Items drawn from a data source
• • • • • • •

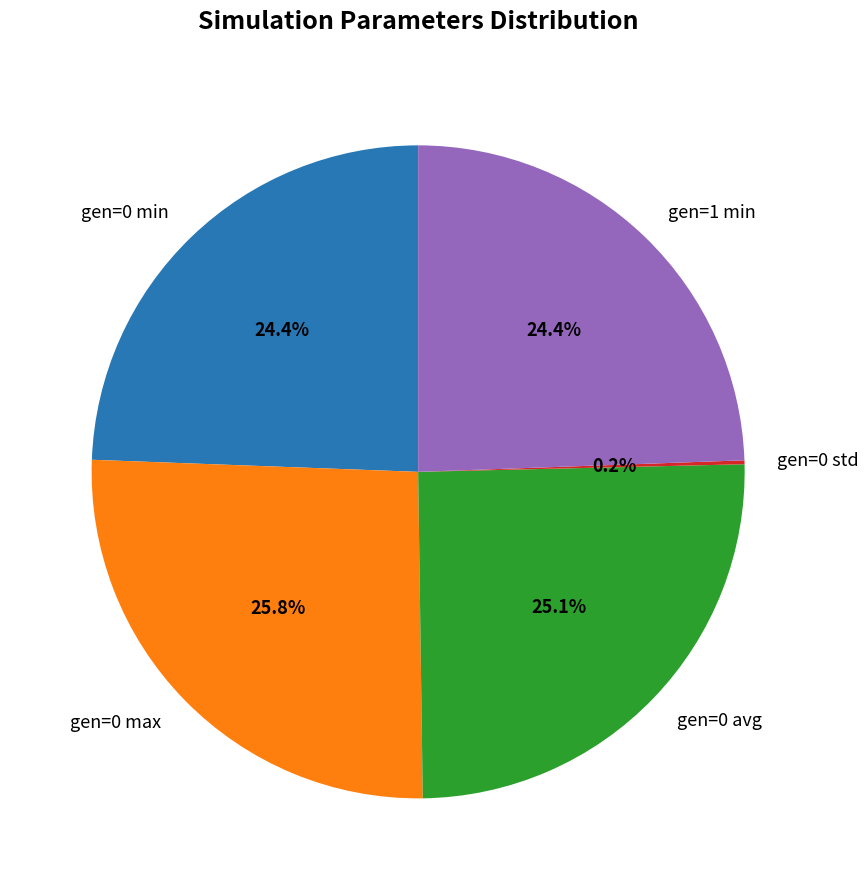

Which has a higher value, gen=0 max or gen=0 avg?

gen=0 max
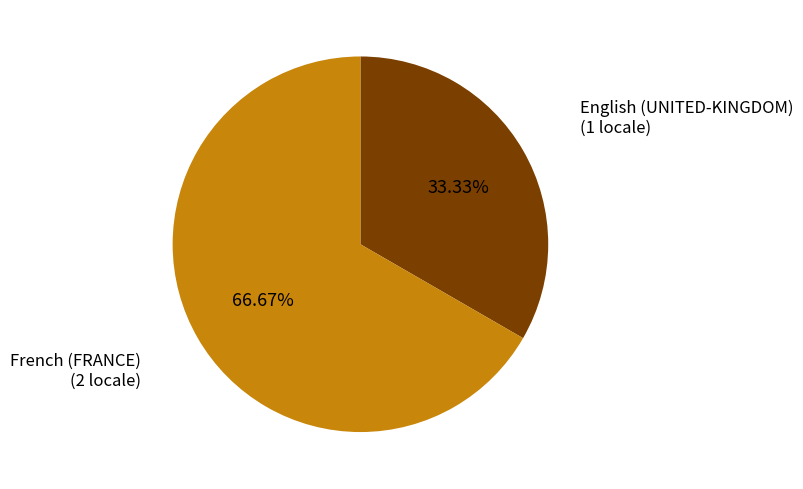

Does any single category account for the majority?

Yes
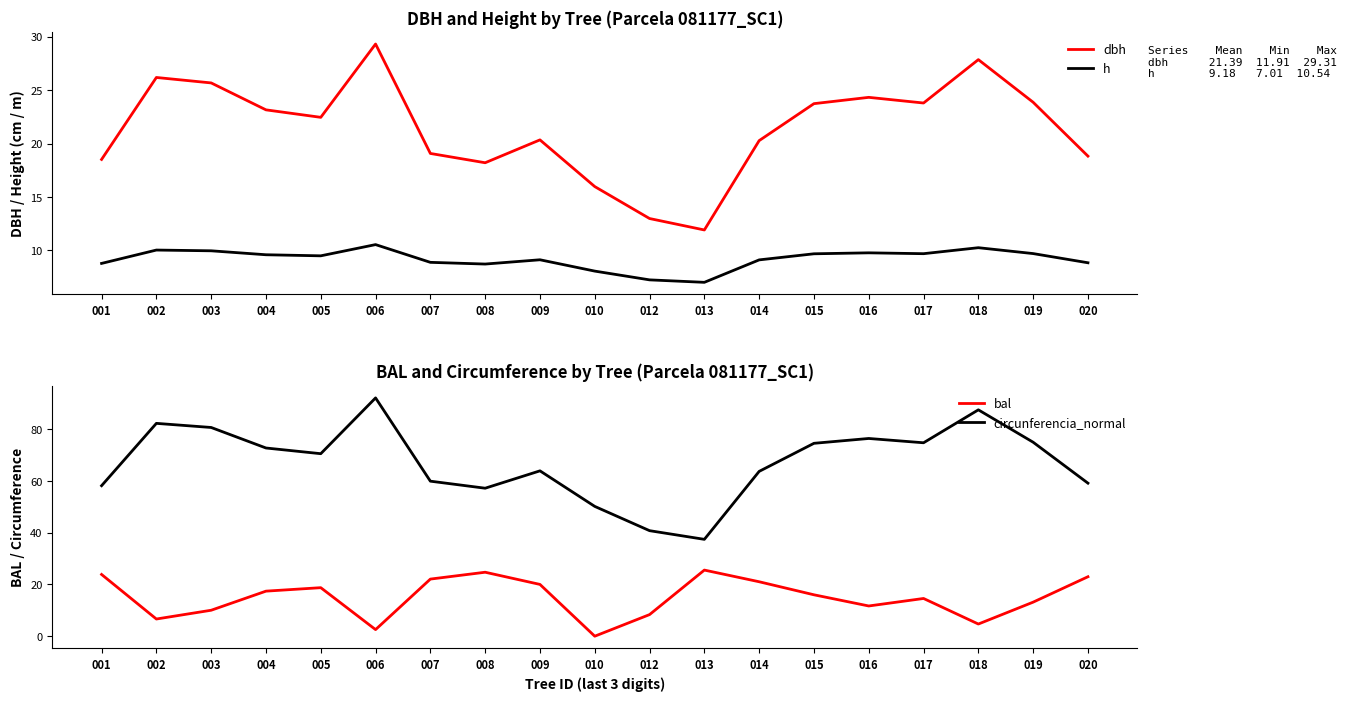

Where is bal nearest to the value 12?

016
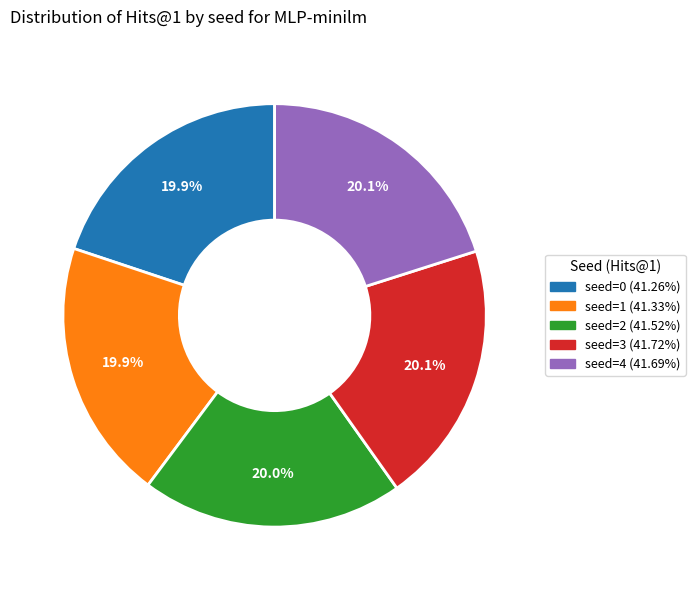

Is there any slice that represents more than half of the pie?

No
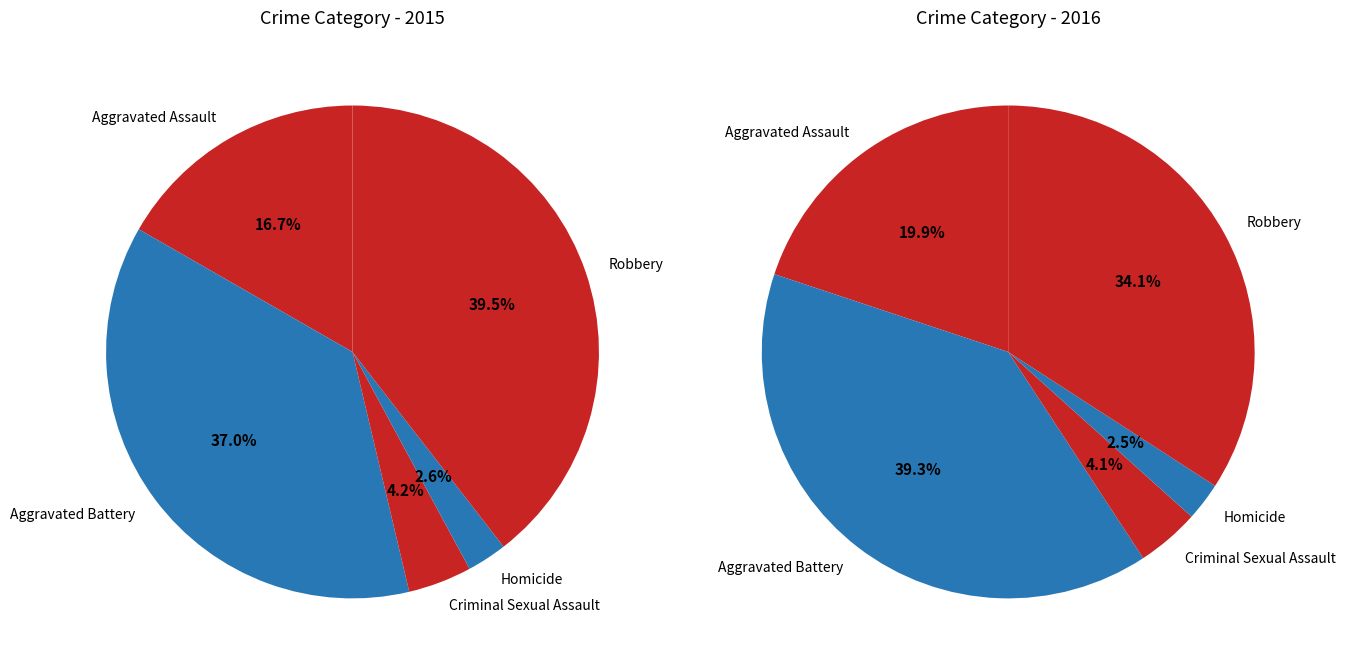

Approximately how many times larger is the value at Robbery compared to Criminal Sexual Assault?

9.5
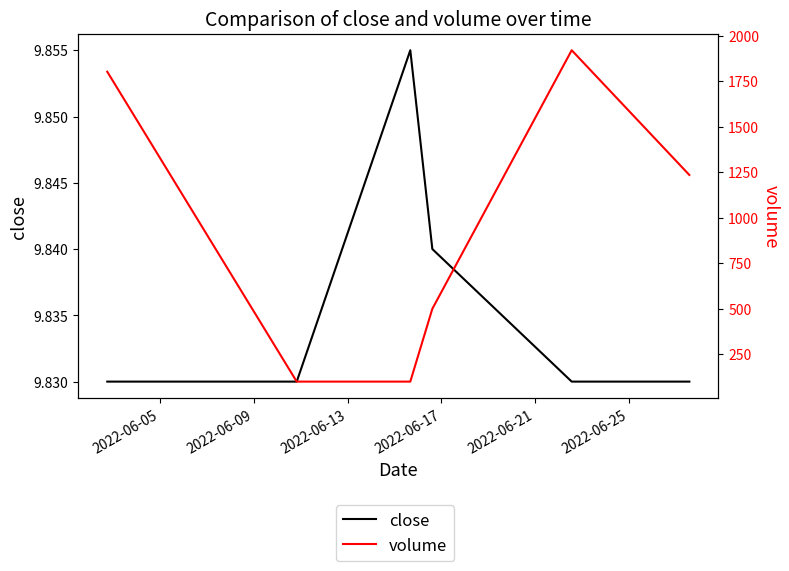

What are all the series names shown in the legend?

close, volume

• • • • • • •

Prompt
Transcribe every line of the items above word for word, omitting the pictures.

Answer box
Which has a higher value, gen=0 max or gen=0 avg?

gen=0 max

Does any single category account for the majority?

Yes

Where is bal nearest to the value 12?

016

Is there any slice that represents more than half of the pie?

No

Approximately how many times larger is the value at Robbery compared to Criminal Sexual Assault?

9.5

What are all the series names shown in the legend?

close, volume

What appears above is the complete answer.